21時を少し回った頃に恐怖の時間がやってきた!


まさにダースベーダーのテーマが聞こえた。


扉が開いて入ってきたのは、ご存知最強姐御二人組!

「高嶋、彼女出来たって?」


いきなりトーン落とし気味!かおり姉の攻撃。


「姉さん、彼女の亜美ちゃんです。」


姐御二人の笑顔の会釈に私は背筋に何か冷たい物が走った!


「亜美ちゃん、こんな男でいいの?もっといいの紹介しよか?」


「姉さんひどいなぁ〜今日は褒めてくださいよ」


にやけた高嶋君は状況がまったく理解出来てない様だった。


姐御たちは何より人の幸福がきらいなのだ。


何と言っても完全負け組な二人だから!


「はやみ!ギムレットロックで!」


うひゃ〜、これは完全な戦闘モードですよ。


高嶋はそんな事には気付きもせずに彼女との事を喋りまくり。


まぁ、無理もない、かなり彼女と呼べる女性はいなかったのだから。


うちの店は彼女彼氏が居ない常連客が多く、一種の連帯感みたいな物があった。

「高嶋、所で今日は何食べにいったのかな?」


由真姉の問にすかさず高嶋は答えた。


「ちょっとした和食をつまんできました。」


「へぇ〜和食ねぇ、あんた和食苦手じゃなかった?」

高嶋の顔が変わったと同時に亜美ちゃんも変わった。

そお、高嶋は和食が苦手。いつもは洋食専門で味覚はお子ちゃまだった。


「いやいや、和食好きっすよ!」


完全焦ってる。
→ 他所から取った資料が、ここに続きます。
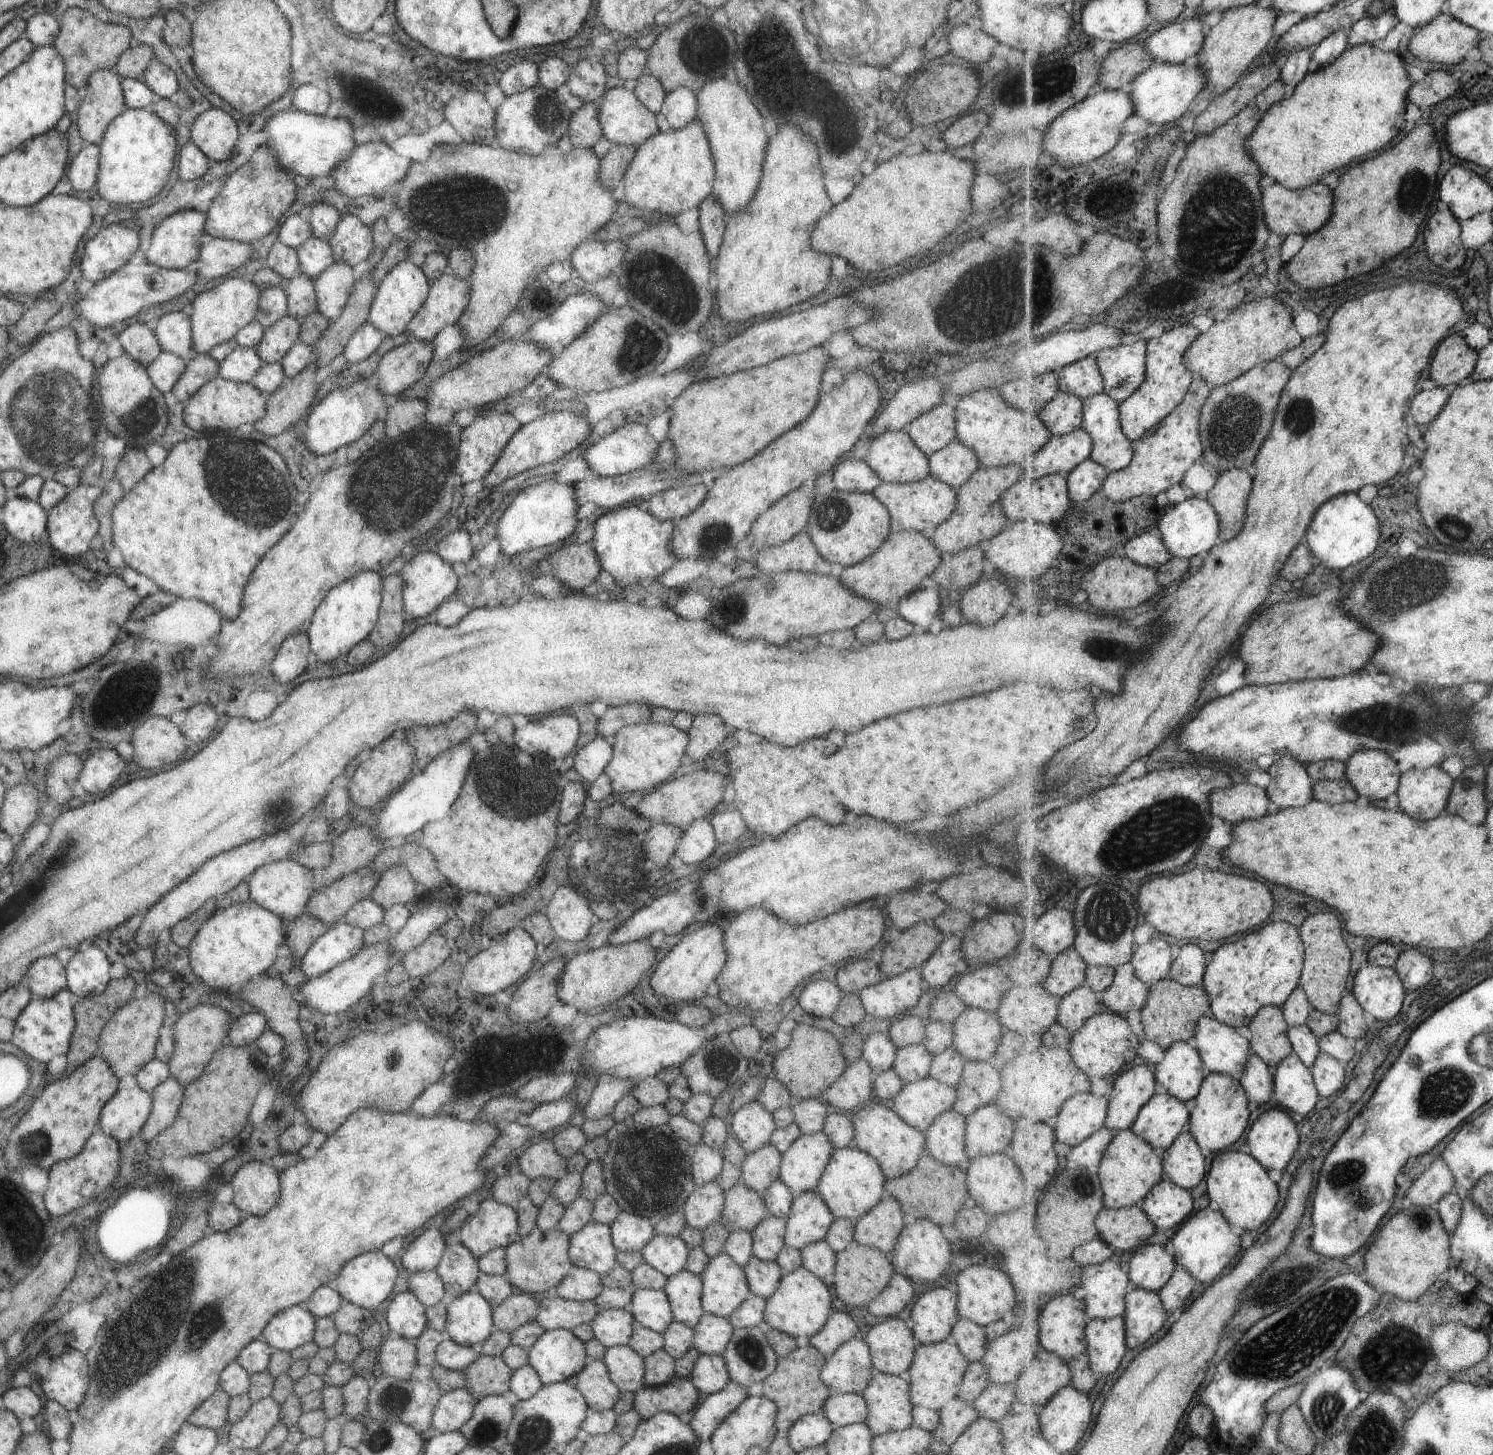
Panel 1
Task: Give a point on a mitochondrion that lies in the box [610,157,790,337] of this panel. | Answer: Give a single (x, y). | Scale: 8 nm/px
(683, 293)

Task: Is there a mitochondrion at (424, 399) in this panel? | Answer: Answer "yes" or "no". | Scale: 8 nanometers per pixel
no

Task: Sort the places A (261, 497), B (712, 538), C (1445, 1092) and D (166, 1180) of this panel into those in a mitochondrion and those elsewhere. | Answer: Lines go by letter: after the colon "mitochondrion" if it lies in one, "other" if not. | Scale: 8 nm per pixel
A: mitochondrion
B: mitochondrion
C: mitochondrion
D: other

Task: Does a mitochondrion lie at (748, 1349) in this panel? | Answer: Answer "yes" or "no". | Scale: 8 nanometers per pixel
yes

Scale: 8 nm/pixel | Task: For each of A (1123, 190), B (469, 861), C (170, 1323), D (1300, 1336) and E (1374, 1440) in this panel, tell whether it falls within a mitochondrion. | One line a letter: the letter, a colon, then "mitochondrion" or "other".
A: other
B: other
C: mitochondrion
D: mitochondrion
E: mitochondrion

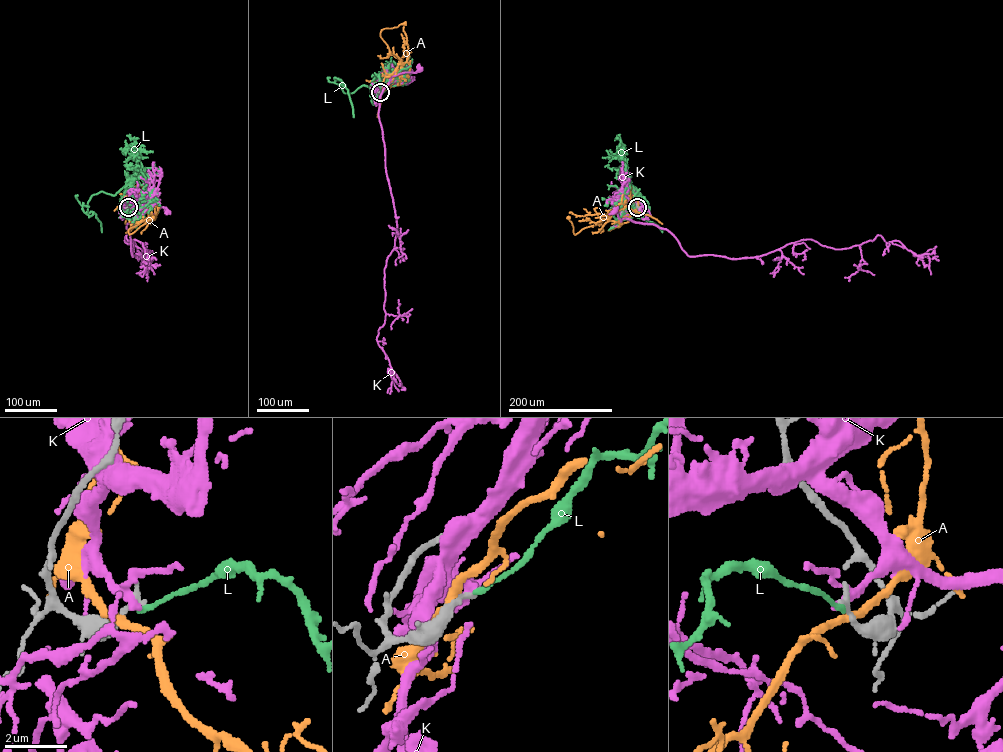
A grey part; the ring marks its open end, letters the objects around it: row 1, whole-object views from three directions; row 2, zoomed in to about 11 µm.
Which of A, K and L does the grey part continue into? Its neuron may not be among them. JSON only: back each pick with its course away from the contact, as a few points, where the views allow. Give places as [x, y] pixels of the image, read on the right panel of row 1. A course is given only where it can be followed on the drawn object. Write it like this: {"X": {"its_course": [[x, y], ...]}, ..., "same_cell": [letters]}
{"same_cell": []}

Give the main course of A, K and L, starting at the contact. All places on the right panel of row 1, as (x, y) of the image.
A: (637, 207), (633, 215), (621, 216), (613, 221), (604, 219), (575, 234), (569, 217)
K: (637, 207), (629, 206), (620, 221), (617, 207), (614, 212)
L: (637, 207), (629, 207), (639, 190), (634, 186), (630, 195), (638, 195), (629, 213), (653, 222), (662, 232)

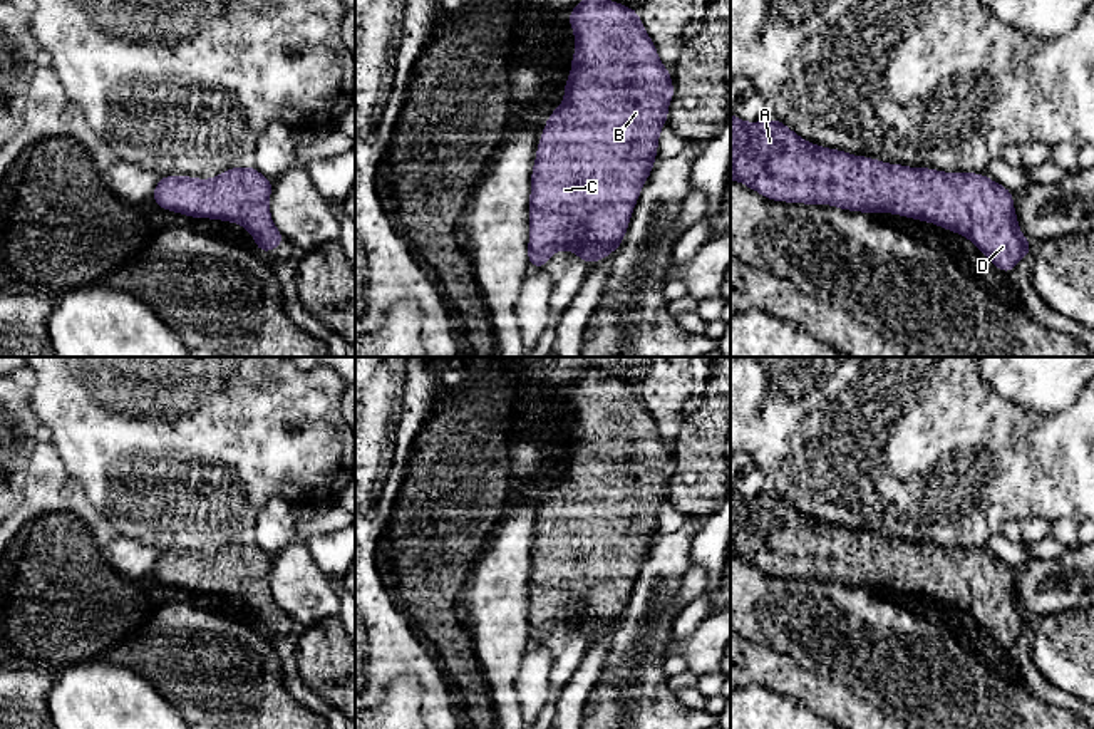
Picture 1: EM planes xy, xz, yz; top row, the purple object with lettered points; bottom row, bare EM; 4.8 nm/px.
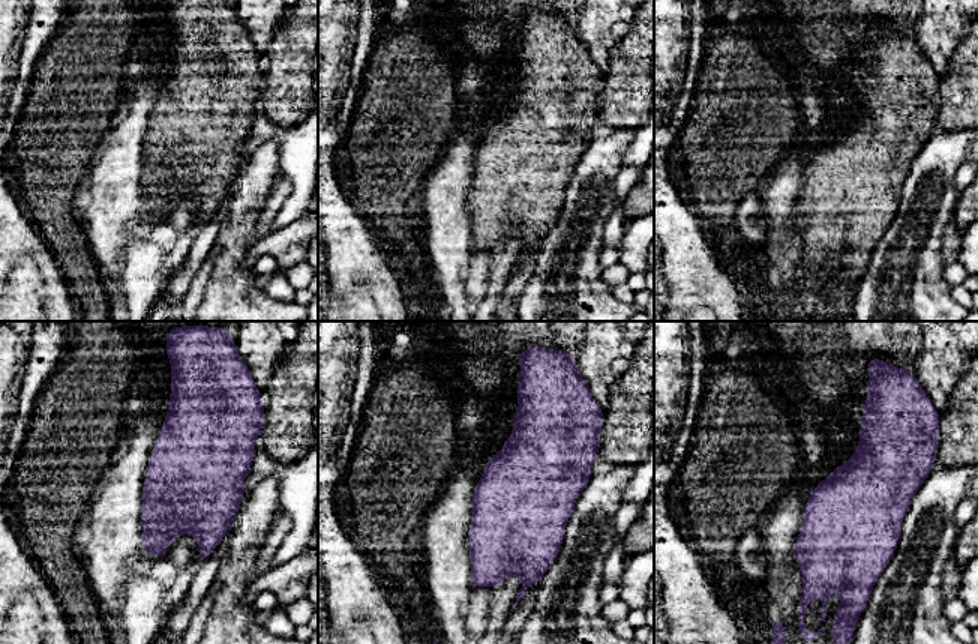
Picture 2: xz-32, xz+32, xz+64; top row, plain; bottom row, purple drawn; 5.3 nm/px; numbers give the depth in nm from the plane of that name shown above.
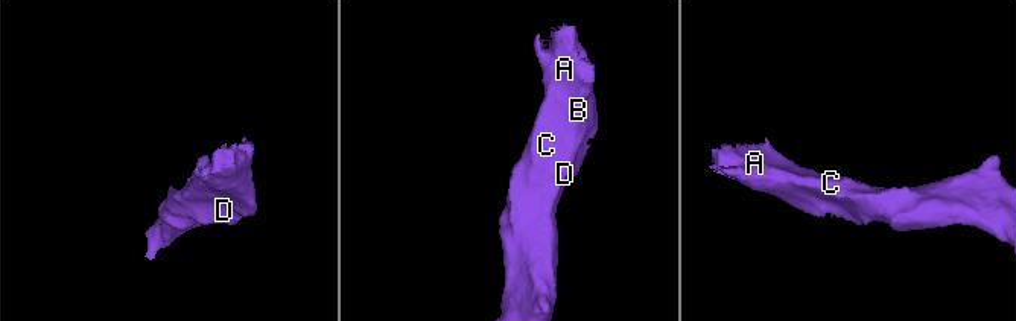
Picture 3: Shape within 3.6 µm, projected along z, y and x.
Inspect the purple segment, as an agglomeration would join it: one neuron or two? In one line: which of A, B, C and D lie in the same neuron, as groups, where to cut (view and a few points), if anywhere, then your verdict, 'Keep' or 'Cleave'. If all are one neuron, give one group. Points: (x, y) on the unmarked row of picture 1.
Groups: A B C D. No split. Keep

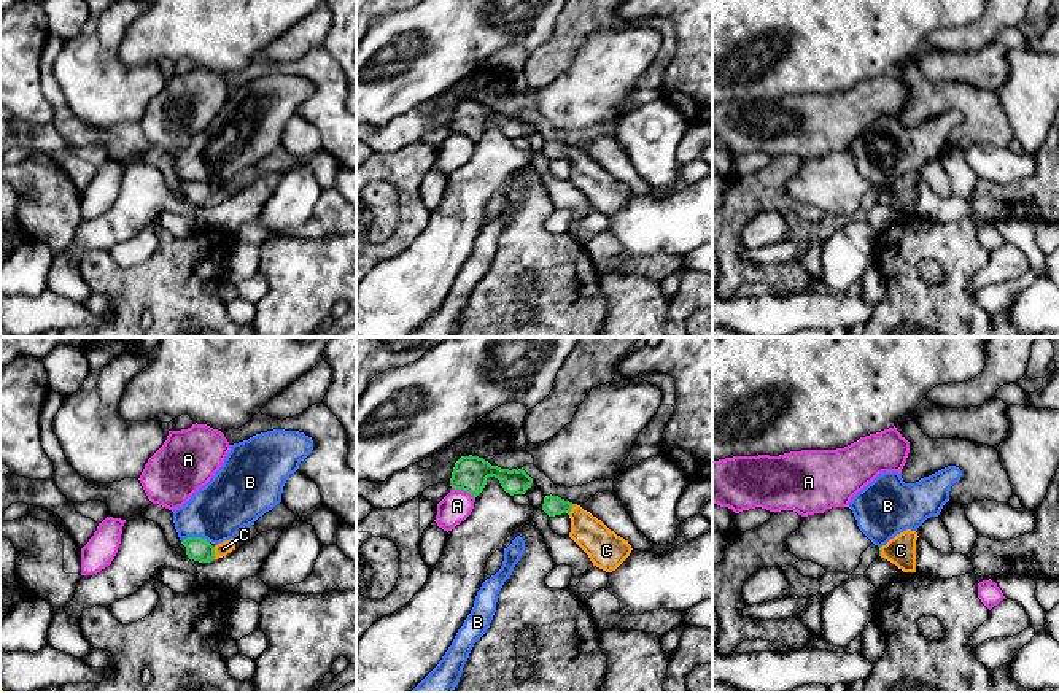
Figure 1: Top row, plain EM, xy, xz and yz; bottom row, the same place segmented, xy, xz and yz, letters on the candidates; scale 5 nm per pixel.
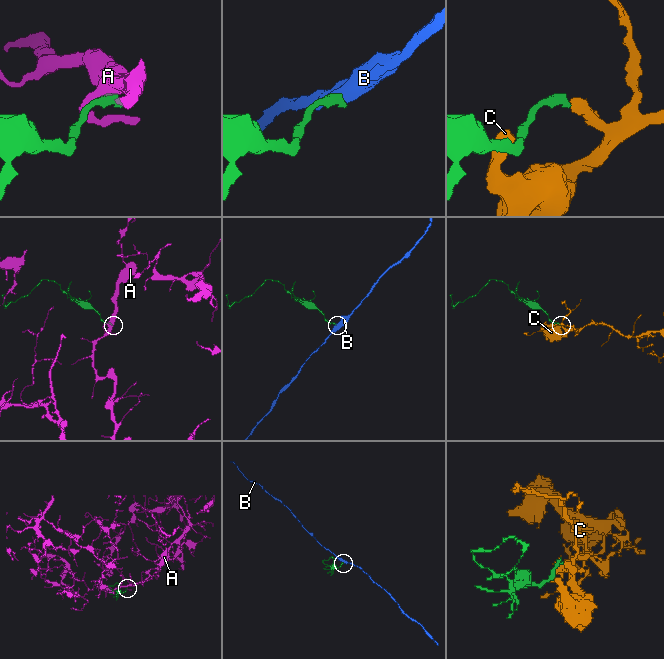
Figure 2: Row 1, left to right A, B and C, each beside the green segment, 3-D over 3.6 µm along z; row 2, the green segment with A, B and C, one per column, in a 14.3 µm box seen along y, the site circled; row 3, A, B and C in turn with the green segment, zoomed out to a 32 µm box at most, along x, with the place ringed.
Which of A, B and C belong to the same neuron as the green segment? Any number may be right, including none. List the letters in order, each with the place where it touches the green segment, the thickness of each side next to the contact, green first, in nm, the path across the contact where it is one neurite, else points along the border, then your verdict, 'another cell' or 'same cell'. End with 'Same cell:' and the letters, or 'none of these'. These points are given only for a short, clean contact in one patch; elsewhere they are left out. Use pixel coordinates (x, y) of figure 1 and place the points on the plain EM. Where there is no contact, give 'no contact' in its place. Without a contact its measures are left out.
A: meets green in xz at (463, 134); 180 nm thick on the green side, 160 nm on the other; another cell
B: meets green in xy at (194, 181); 120 nm thick on the green side, 300 nm on the other; border along xy (209, 185), (186, 181), (182, 186); another cell
C: meets green in xy at (213, 197); 120 nm thick on the green side, 70 nm on the other; runs through xy (197, 193), (213, 197), (223, 193); same cell
Same cell: C

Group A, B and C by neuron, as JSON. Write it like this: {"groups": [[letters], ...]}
{"groups": [["A"], ["B"], ["C"]]}

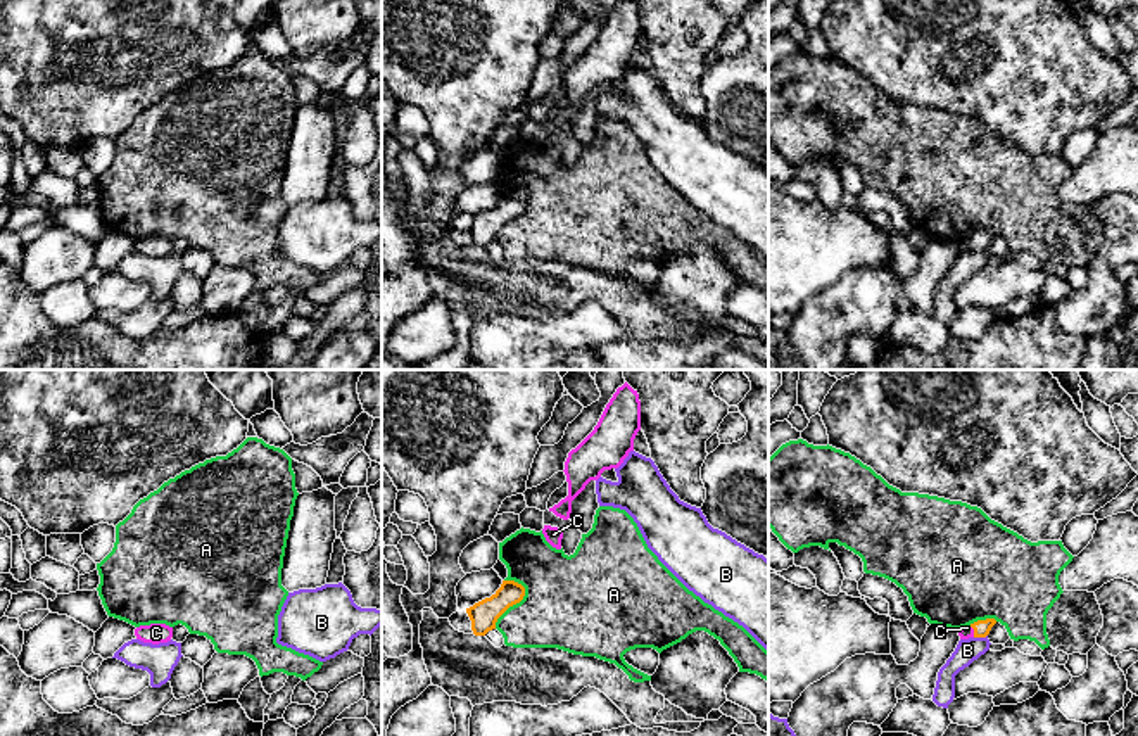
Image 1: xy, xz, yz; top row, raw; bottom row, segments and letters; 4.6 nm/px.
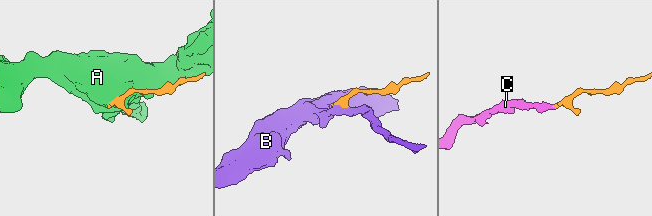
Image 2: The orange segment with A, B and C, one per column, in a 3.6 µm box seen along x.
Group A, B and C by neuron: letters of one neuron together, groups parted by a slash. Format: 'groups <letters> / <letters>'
groups A / B / C

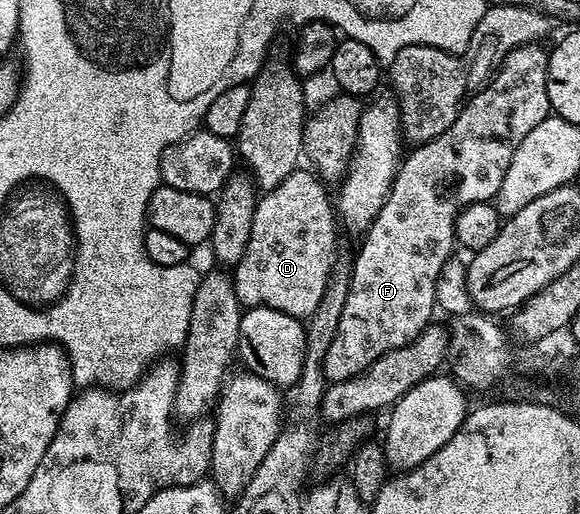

わかりやすい奴だねぇ。


「高嶋君、和食あかんの?」


亜美ちゃんの問いにあたふたしていた。


「この子、コロッケ専門よ!」


かおり姉の追撃!


「いやいや、そんな事はないなぁ」


高嶋の額からは汗が吹き出していた。


「刺身の美味さを知ったんですよ!ヨッシー、ハイボール!」


亜美ちゃんもさすがに高嶋くんの異変に気付いたみたいだった。


「高嶋、やるね。彼女に合わせるなんて成長したよ。」


マスターの助け船に、ホッと一安心


そこからは姐御達の攻撃にあたふたしながらの時間だった。


午前零時を過ぎた頃には、お店は静かになっていた。

「ヨッシー、カクテルコンペの話し、頑張ってチャレしいや!」


「ハイ!頑張ります。」


私達はまだまだ若手バーテンダー、チャンスを掴むべくチャレンジは惜しんではだめ!


フランスかぁ、チャーリーにアドバイスしてもらおうっと。